DAVAO City Mayor Sara Duterte-Carpio said on Friday, January 8, 2021, that the City Government will be getting its Covid-19 vaccines from multiple sources since relying on one vaccine manufacturing can pose a logistical problem.
Based on the city's estimated population, which is around 1.8 million, Duterte-Carpio said at least 1.2 million Dabawenyos are targeted to be administered with Covid-19 vaccine to achieve "herd immunity."
"Assuming na tag two doses ni nga bakuna, walay makahatag og (Assuming that the approved vaccine will require two doses, no company can provide) 2.4 million doses. Walay makadeliver og ingon ana to a single city by any vaccine maker sa pagkakaron (No vaccine maker can commit to produce that number to a single city as of now)," Duterte-Carpio said in a radio interview on 87.5 FM Davao City Disaster Radio on Friday, January 8, 2020.
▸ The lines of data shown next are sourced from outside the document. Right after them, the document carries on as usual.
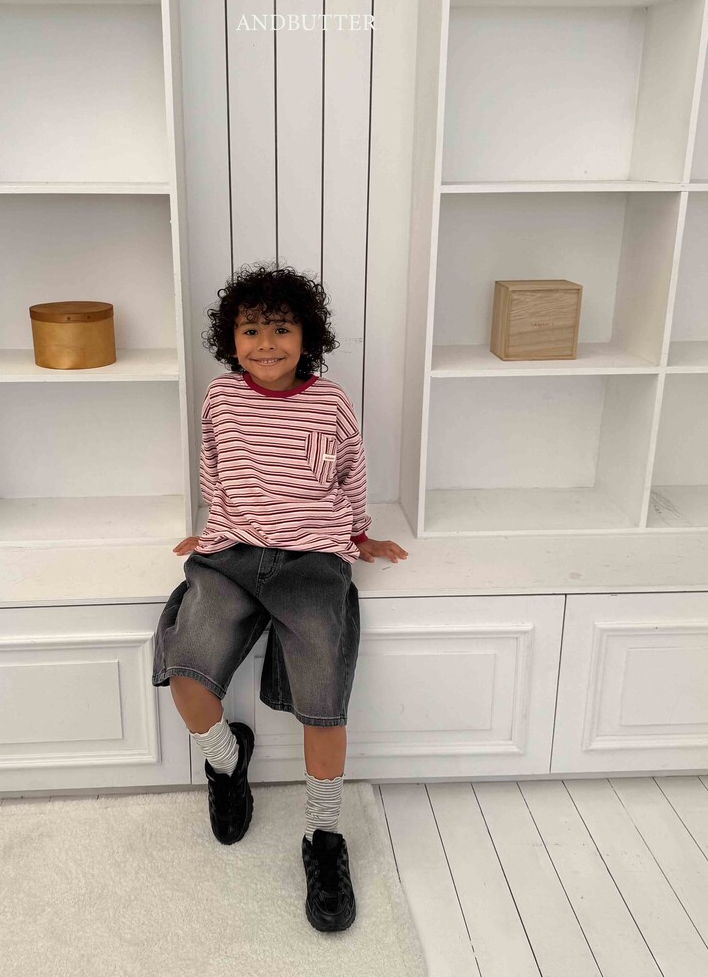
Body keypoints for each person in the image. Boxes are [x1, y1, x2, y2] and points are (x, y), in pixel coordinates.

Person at [151, 261, 409, 933]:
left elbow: (350, 473)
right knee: (187, 669)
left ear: (307, 337)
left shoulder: (331, 403)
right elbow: (213, 467)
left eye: (282, 329)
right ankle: (226, 761)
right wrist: (213, 528)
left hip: (313, 563)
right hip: (232, 556)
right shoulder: (220, 398)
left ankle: (324, 837)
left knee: (323, 698)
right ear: (231, 340)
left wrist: (359, 535)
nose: (266, 344)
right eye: (251, 331)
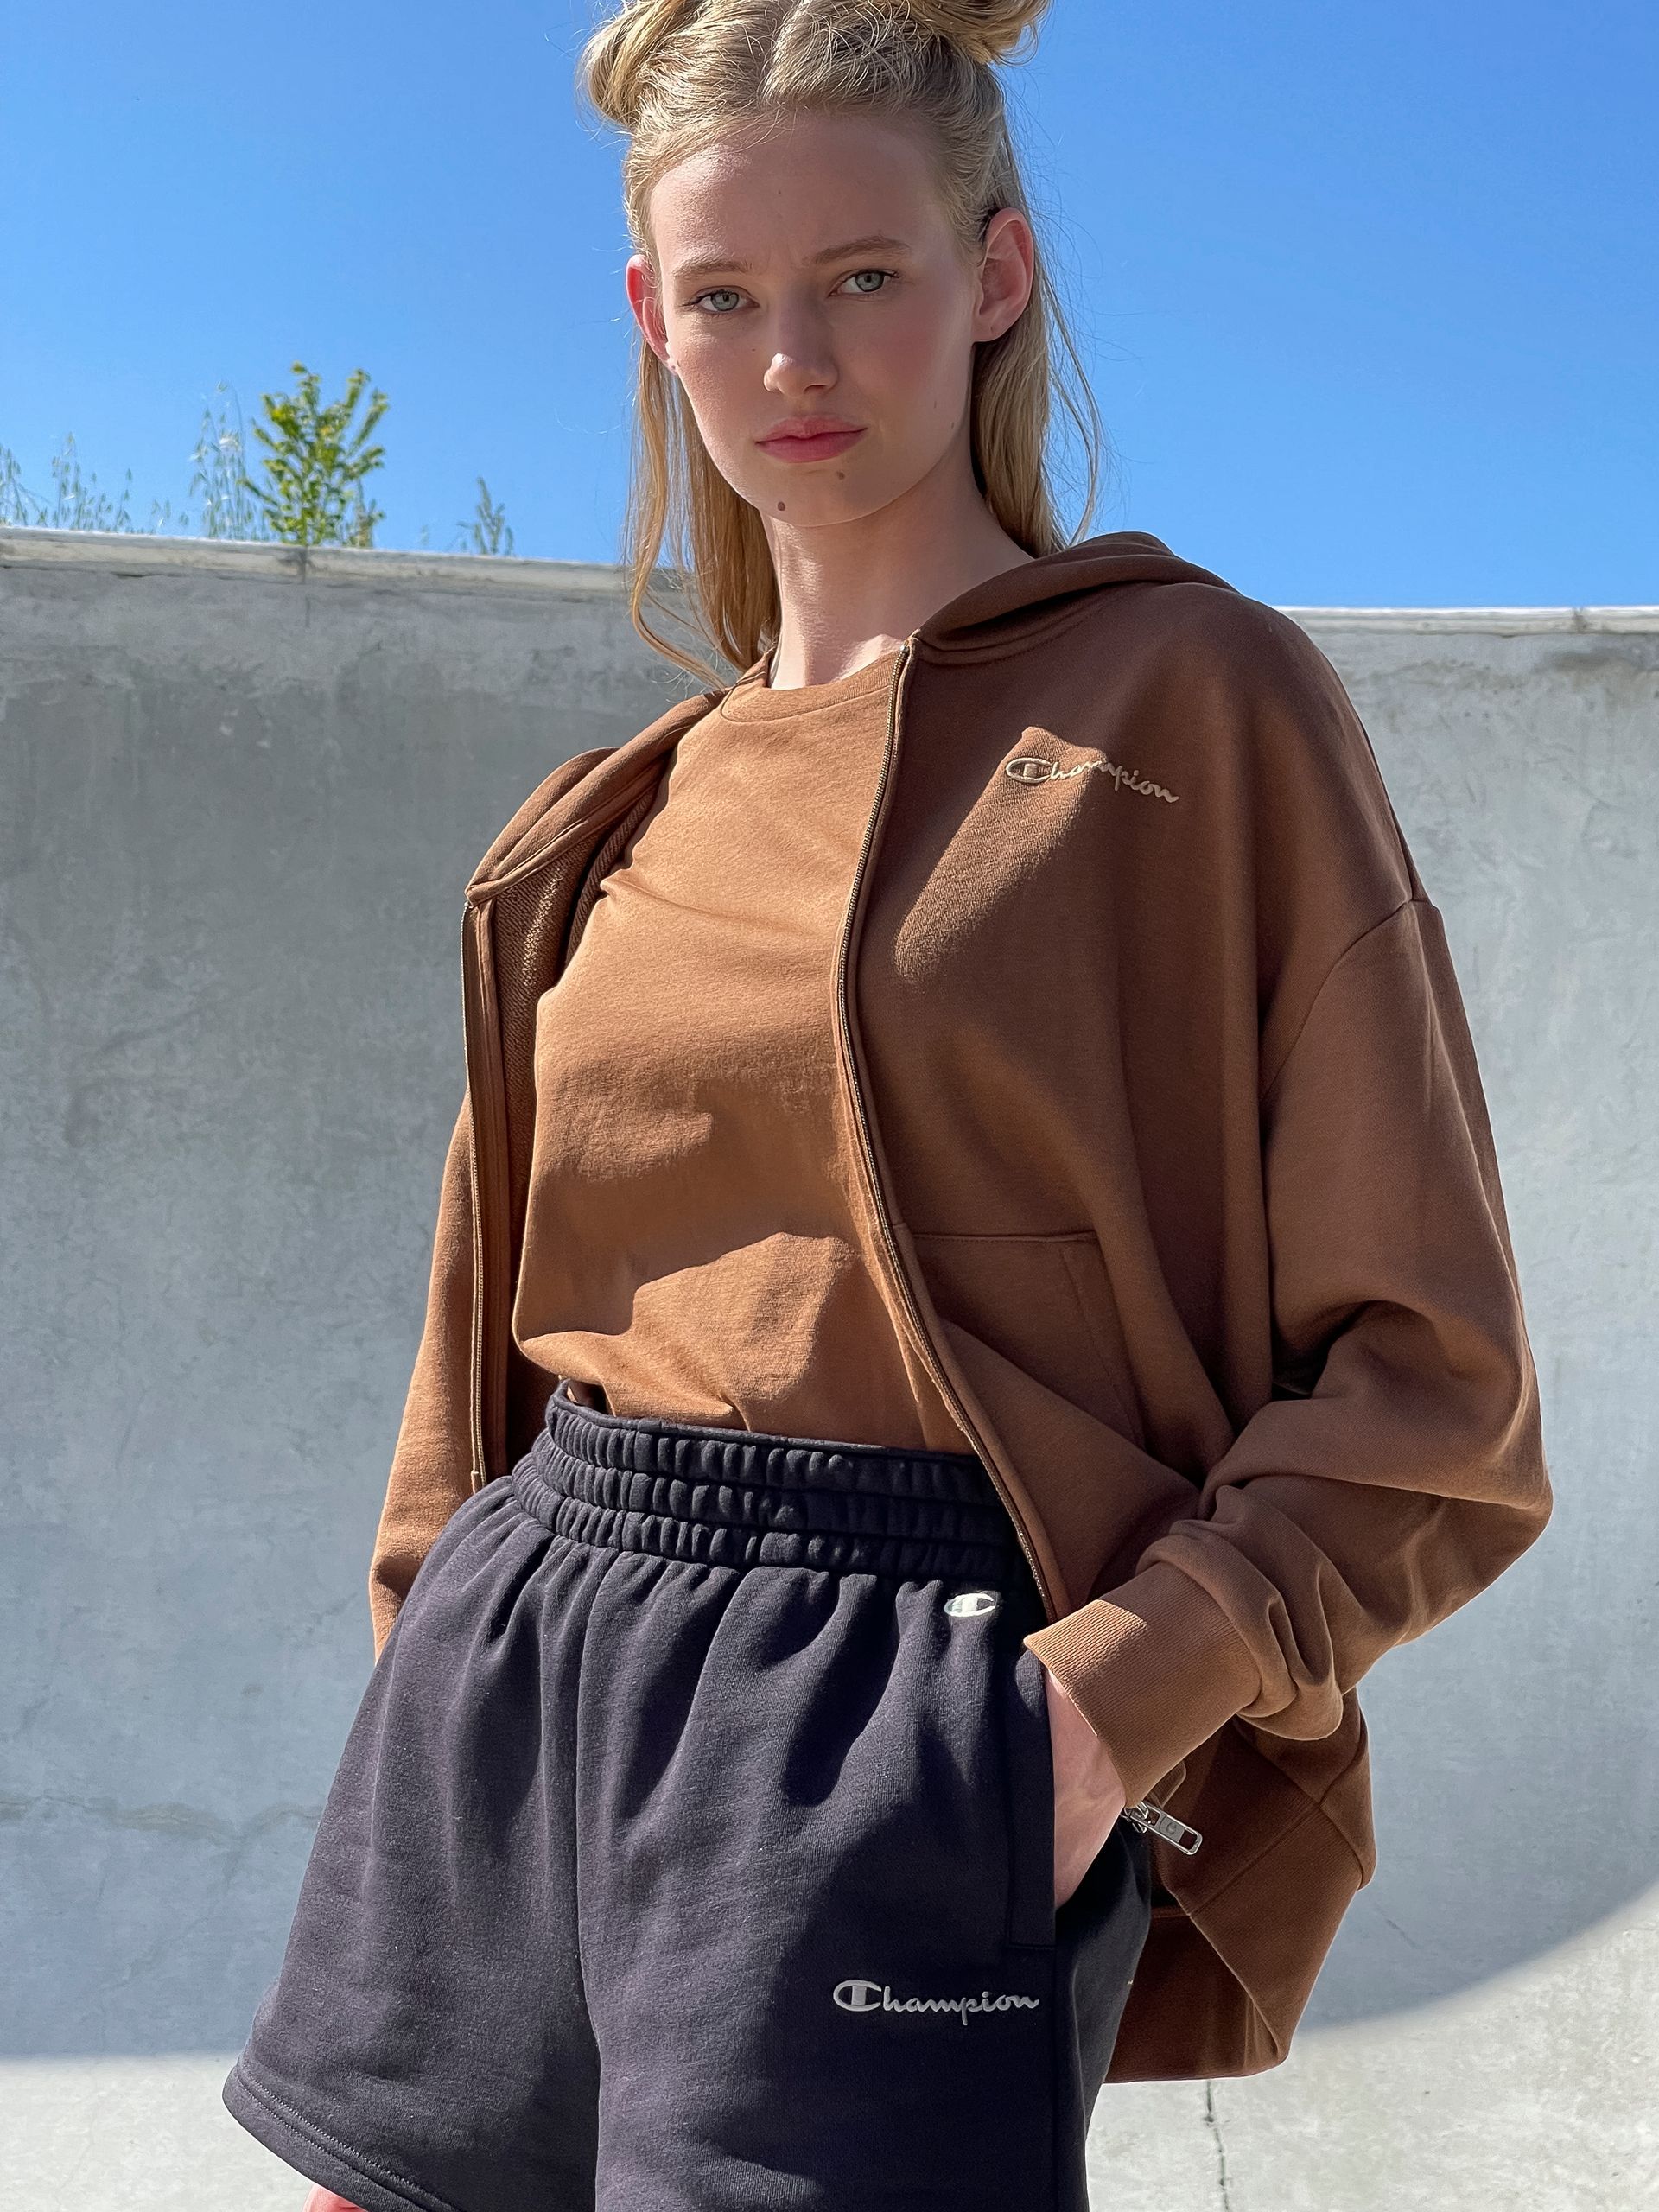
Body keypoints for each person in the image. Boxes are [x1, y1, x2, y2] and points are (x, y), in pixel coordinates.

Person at [222, 2, 1553, 2206]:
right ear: (651, 318)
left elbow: (1443, 1388)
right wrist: (421, 1693)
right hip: (522, 1659)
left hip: (899, 1694)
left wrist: (1104, 1704)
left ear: (996, 277)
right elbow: (487, 1347)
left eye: (865, 278)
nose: (791, 362)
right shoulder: (607, 820)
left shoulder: (1193, 704)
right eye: (726, 299)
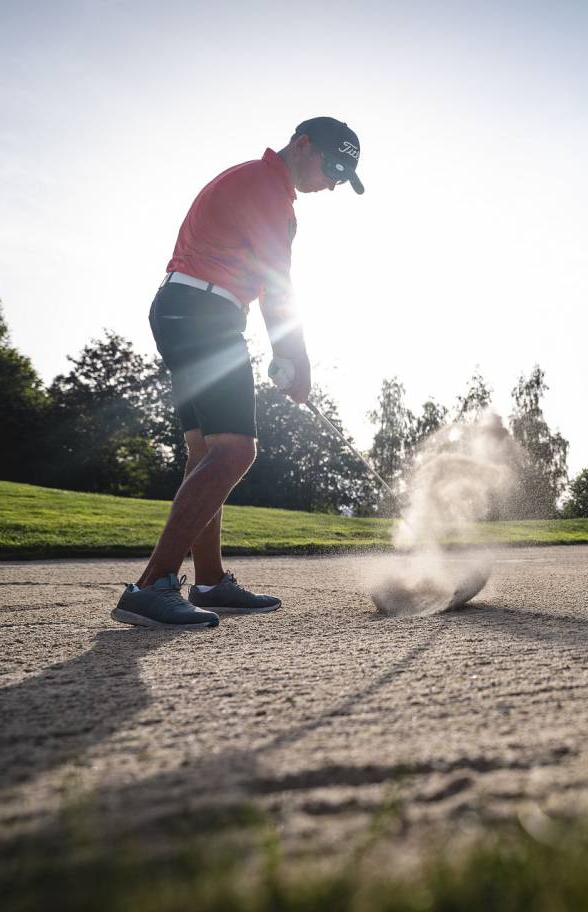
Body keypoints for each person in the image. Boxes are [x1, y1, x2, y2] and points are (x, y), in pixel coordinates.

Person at [111, 117, 364, 630]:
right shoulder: (266, 188)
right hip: (204, 311)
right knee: (236, 450)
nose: (334, 181)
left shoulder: (259, 183)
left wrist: (283, 354)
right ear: (302, 145)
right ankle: (152, 585)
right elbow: (277, 283)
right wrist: (296, 359)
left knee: (206, 452)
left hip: (187, 308)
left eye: (345, 175)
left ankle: (208, 581)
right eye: (334, 166)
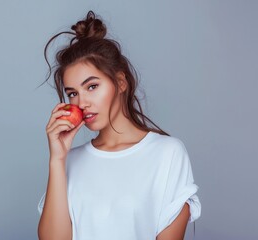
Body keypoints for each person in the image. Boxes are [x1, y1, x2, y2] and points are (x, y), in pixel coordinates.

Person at [37, 10, 201, 240]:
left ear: (120, 82)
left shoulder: (167, 154)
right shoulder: (69, 162)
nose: (81, 102)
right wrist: (57, 159)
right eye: (72, 93)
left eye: (92, 86)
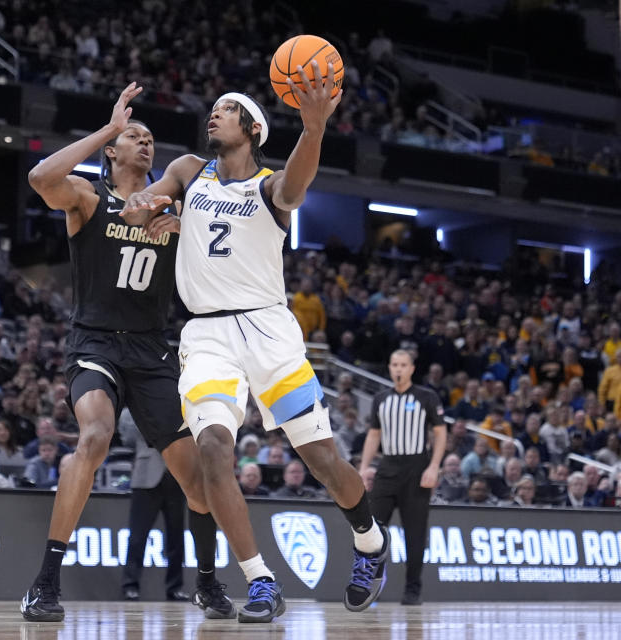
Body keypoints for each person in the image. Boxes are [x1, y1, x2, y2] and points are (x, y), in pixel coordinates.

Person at [121, 62, 388, 621]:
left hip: (269, 331)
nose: (213, 114)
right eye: (213, 109)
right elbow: (152, 197)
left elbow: (295, 185)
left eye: (226, 109)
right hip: (207, 333)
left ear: (253, 129)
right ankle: (259, 580)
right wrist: (148, 206)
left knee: (320, 458)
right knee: (214, 448)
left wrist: (313, 129)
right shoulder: (191, 171)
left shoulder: (269, 188)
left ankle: (369, 543)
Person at [20, 83, 231, 622]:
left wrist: (185, 225)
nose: (145, 142)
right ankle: (45, 581)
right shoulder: (88, 199)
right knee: (95, 434)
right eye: (134, 136)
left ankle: (206, 583)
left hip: (152, 350)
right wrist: (109, 128)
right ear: (112, 150)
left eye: (149, 137)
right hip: (94, 341)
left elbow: (224, 257)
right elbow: (40, 178)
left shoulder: (174, 205)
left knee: (195, 475)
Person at [360, 349, 447, 606]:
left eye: (403, 365)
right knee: (373, 530)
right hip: (387, 468)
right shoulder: (380, 399)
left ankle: (412, 589)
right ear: (389, 367)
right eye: (394, 364)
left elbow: (440, 433)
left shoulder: (426, 397)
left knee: (415, 533)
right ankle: (368, 583)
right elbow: (374, 435)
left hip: (416, 469)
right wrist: (364, 467)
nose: (398, 369)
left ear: (411, 368)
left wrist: (433, 467)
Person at [119, 414, 188, 602]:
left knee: (176, 538)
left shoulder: (179, 406)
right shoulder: (134, 409)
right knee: (137, 537)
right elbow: (128, 439)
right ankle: (130, 585)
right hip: (146, 476)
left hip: (177, 476)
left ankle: (175, 587)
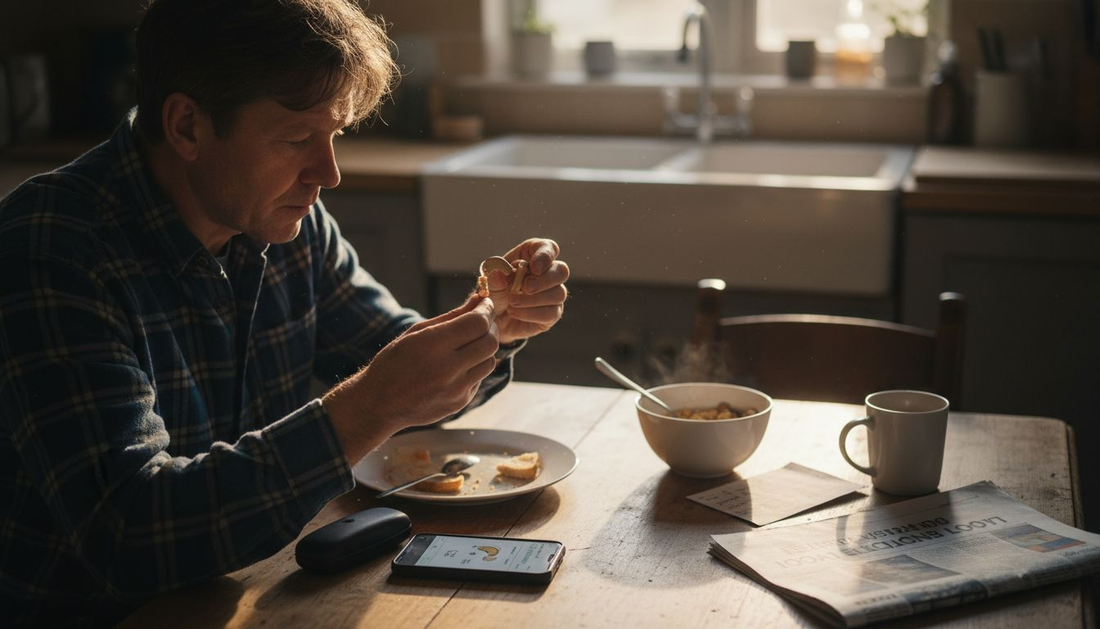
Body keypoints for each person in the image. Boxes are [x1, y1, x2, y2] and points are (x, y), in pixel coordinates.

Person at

Duterte-Carpio said the city will continue negotiating with other vaccine companies to be able to achieve its goal of vaccinating at least 1.2 million residents of the city.
She added they will prioritize talks with companies that intend to apply for emergency use authorization (EUA) and product registration in the country.
"We will ask them if they can deliver this number of doses. If they will say yes, then we will start the process of contracting with other companies. We will be buying all the vaccines that may be sold to us by the different vaccine makers," Duterte-Carpio said.
Procuring different vaccines, she said, also serves as a precautionary measure.
"Because tanang vaccines, pinaspasay ang pagkabuhat. In the event duna isa ka bakuna ang magkaproblema, duna side effect (Because all vaccines
are made in a short amount of time, some of it may cause side effects), we do not know the long-term issues nga ma-encounter sa tanang mabakunahan, dili tanan sa atong residente ang apektado because lahi-lahing bakuna ang atong gi-access (some people may experience, at least not all of our residents will encounter the same side effects because we have access to different vaccines)," the mayor said.
The mayor also said there will be "no limit" when it comes to spending for the Covid-19 vaccine because of the city's goal to achieve herd immunity.
Duterte-Carpio said the city had formally started their negotiations with AstraZeneca Pharmaceuticals Inc., a British-Swedish bio-pharmaceutical company.
The 19th City Council, on Friday, January 8, approved an ordinance authorizing the city mayor to enter into and sign for and on behalf of the City Government the multilateral agreement between AstraZeneca, Philippine government, Department of Health, and city government for the procurement and acquisition of AZD1222 Vaccine.
During the meeting on Friday morning, the mayor said the city was able to secure AstraZeneca's commitment to supply vaccines to the city.
However, the mayor clarified that this will not be directly delivered to the city. The vaccines have to go through the national government's regulatory process and approval first.
According to the AstraZeneca representatives, the vaccines may be available around the third quarter of 2021.
"But ingon ang AstraZeneca dili sila maka deliver og (But AstraZeneca told us they cannot deliver vaccines in) bulk supply, so it will be delivered in tranches, batches. But remember that our order with them is just an augmentation for the Philippine Vaccination Program of the national government," the mayor said.
When asked why the city chose to formally negotiate with AstraZeneca, Duterte-Carpio said, "Because sila lang ang ready na magpirma og mga kontrata (they are ready to sign contracts) with LGU (local government units)."
The mayor, however, said the city had already scheduled another meeting with other firms, which she did not disclose.
But she added that the pharmaceutical company said its representatives are willing to talk with the city on the possible procurement of the vaccines.
AstraZeneca Philippines Medical Affairs Director Dr. Cyril Tolosa, meanwhile, said in a special session in the City Council on Friday, January 8, that their vaccines are "well-tolerated," wherein most people will not experience side effects.
"It showed and demonstrated based on a clinical trial that is well tolerated by the human body," Tolosa said.
But he said, "We're not saying this is 100 percent, meaning there will be no side effect. Even with the current drugs that we are using, there will always be side effects."
Among the possible side effects that people might experience are fever and chills, which are usual side effects if vaccinated. He said this can be remedied by taking paracetamol.